Fri Apr 24 14:55:38 CEST 2009

Hi,

Jorge Pedroso wrote:
> I've come to know that rtpdec.c rtp_parse_packet isn't quite RFC3640 
> compliant when handling AAC packets. Namely, rtp_parse_mp4_au instead of 
> gathering each AU header it concatenates them into a big one and returns 
> only that AU header.
rtp_parse_mp4_au() works in a funny way, because it does not returns
AAC frames... It simply returns an integer number of AAC frames, assuming
that a "parser" (see libavcodec/aac_ac3_parser.c) will split this in
frames later.
This is not the simplest way to go, but I would not say it is not standard.


> rtp_parse_mp4_au says:
>> /* XXX: We handle multiple AU Section as only one (need to fix this 
>> for interleaving) In my test, the FAAD decoder does not behave 
>> correctly when sending each AU one by one but does when sending the 
>> whole as one big packet...*/
I do not know the details about this problem. My feeling is that there
was some unrelated bug in the RTP demuxer which was creating problems
to faad.
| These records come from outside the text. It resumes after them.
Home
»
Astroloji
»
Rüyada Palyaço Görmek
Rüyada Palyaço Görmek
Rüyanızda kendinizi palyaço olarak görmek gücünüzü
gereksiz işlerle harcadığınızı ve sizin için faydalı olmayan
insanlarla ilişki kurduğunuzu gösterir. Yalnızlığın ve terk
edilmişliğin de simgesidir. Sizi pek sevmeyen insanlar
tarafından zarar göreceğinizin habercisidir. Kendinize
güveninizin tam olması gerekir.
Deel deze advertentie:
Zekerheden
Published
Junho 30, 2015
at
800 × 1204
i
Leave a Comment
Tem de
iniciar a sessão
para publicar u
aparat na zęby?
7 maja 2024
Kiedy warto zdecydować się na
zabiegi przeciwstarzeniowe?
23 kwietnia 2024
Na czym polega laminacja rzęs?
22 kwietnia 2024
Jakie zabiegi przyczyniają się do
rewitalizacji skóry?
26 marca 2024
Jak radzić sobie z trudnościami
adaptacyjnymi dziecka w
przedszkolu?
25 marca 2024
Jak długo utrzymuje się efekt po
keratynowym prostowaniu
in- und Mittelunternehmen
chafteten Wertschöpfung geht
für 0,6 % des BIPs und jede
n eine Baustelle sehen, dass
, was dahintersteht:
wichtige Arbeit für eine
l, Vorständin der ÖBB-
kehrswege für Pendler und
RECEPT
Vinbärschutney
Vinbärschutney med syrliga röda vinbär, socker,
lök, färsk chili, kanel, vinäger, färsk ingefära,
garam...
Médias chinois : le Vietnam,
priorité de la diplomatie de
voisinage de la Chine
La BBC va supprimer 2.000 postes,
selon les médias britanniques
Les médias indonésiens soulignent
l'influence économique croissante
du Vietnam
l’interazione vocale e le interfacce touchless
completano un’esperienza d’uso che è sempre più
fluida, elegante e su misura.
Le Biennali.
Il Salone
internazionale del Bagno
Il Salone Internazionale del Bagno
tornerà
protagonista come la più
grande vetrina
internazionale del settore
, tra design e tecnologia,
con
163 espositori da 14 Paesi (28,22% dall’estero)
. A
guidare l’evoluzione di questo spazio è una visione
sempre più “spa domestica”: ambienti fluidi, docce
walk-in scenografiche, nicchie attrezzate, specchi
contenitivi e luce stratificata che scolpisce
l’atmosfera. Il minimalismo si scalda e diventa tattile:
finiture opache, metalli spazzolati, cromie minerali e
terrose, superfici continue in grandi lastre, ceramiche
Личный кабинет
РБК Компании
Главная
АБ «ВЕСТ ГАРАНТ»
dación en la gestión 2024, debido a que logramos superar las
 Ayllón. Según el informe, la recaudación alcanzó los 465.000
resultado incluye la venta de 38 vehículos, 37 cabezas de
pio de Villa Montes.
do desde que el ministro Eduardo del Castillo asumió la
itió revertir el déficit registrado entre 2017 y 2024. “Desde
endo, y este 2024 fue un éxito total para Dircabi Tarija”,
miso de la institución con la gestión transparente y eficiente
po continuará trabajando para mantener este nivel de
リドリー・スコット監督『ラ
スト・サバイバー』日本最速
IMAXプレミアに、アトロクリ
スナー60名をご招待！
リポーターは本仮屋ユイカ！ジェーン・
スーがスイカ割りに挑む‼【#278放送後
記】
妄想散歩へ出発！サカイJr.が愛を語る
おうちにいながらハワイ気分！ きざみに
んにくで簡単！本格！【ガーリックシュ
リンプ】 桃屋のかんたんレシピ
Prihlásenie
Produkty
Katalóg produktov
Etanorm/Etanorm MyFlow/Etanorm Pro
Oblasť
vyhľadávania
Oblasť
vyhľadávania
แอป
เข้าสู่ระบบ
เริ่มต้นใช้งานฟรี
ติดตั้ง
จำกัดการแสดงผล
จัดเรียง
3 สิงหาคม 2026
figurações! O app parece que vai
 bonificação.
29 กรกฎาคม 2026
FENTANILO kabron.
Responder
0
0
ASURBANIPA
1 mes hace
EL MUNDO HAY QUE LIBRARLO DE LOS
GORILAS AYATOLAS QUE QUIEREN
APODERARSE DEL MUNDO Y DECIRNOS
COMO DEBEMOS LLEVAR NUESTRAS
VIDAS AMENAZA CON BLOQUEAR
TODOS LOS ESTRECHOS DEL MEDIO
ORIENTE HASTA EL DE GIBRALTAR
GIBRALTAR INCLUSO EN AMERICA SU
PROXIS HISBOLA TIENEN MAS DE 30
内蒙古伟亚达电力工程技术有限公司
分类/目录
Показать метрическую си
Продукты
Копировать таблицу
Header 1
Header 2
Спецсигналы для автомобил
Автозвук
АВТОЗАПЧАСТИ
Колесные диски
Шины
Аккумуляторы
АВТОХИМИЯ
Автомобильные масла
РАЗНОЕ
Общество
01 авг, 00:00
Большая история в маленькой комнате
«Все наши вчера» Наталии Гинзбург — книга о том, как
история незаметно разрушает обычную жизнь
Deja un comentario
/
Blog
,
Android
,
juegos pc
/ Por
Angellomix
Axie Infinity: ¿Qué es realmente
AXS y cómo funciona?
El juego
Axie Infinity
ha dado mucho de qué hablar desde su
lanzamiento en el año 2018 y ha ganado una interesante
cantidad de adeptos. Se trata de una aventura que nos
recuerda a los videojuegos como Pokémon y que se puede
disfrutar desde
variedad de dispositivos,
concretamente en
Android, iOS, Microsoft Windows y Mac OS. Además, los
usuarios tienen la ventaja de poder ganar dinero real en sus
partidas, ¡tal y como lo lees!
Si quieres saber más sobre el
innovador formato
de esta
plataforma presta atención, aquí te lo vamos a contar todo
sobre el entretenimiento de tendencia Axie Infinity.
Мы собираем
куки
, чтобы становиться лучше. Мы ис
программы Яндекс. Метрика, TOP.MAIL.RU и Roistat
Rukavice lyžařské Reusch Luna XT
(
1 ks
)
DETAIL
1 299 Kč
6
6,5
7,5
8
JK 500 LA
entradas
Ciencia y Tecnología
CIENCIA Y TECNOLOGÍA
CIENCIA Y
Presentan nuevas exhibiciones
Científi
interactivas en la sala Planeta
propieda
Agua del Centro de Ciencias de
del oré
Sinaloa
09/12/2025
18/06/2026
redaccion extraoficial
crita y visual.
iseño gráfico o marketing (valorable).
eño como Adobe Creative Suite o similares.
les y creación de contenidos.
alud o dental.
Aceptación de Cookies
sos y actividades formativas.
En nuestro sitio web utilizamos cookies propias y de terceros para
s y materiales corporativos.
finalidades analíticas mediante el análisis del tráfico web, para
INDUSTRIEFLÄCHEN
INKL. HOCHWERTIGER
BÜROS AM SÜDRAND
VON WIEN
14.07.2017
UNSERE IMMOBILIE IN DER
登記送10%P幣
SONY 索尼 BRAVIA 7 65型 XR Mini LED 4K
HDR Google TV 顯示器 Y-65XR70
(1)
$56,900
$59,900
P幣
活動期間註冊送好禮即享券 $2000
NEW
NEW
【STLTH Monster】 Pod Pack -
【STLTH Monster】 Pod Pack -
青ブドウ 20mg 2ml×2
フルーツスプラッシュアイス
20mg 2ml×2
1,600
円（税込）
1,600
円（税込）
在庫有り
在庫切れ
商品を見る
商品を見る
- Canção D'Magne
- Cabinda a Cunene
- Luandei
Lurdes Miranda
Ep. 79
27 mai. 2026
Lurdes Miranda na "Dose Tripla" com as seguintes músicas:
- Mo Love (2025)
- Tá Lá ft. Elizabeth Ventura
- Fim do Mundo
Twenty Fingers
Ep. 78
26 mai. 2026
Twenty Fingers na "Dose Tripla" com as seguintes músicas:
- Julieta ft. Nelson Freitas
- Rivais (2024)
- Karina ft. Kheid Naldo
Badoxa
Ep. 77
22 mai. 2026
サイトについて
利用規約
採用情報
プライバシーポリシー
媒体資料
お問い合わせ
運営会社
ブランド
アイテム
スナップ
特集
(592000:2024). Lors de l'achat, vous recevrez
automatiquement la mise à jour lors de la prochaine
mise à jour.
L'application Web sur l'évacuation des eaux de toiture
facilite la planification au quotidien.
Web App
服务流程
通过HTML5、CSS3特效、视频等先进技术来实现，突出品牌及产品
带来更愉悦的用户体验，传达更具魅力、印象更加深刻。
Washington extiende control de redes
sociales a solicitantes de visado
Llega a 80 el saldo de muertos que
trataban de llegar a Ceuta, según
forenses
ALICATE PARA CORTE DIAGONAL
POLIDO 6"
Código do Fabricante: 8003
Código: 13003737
This might be fixed now; you can try and report your findings.
Or... Maybe the problem is that rtp_parse_open() "forgets" to set
st->need_parsing = AVSTREAM_PARSE_FULL for the AAC case?
Try setting it, and the problem should be fixed.

> OK, this works for FAAD but breaks almost everything else, right?
No, because of the "parser" mentioned above: it should automagically take
care of splitting this large amount of data in proper AAC frames.

> Moreover, av_read_frame documentation seems to me a bit misguiding when 
> saying:
>> If the audio frames have a variable size (e.g. MPEG audio), then it 
>> contains one frame.
> This is true when reading a 3GP file from disk but false when reading 
> from the RTP stream.
Did you try it? My feeling is that this should always be true. If it's
not, then you found a bug (the parser is not working, or it's not
correctly invoked... Try setting st->need_parsing as mentioned above).

> When reading from the RTP stream av_read_frame 
> returns the RTP payload minus the AU header(s).
It should not. rtp_parse_packet() returns N frames together, but
av_read_frame() should invoke the pearser and return a single frame.

> Is it safe/realistic to 
> assume that a big AU Data Section trimmed from the RTP payload packet is 
> a valid AAC audio frame?
As far as I know, no.


				Luca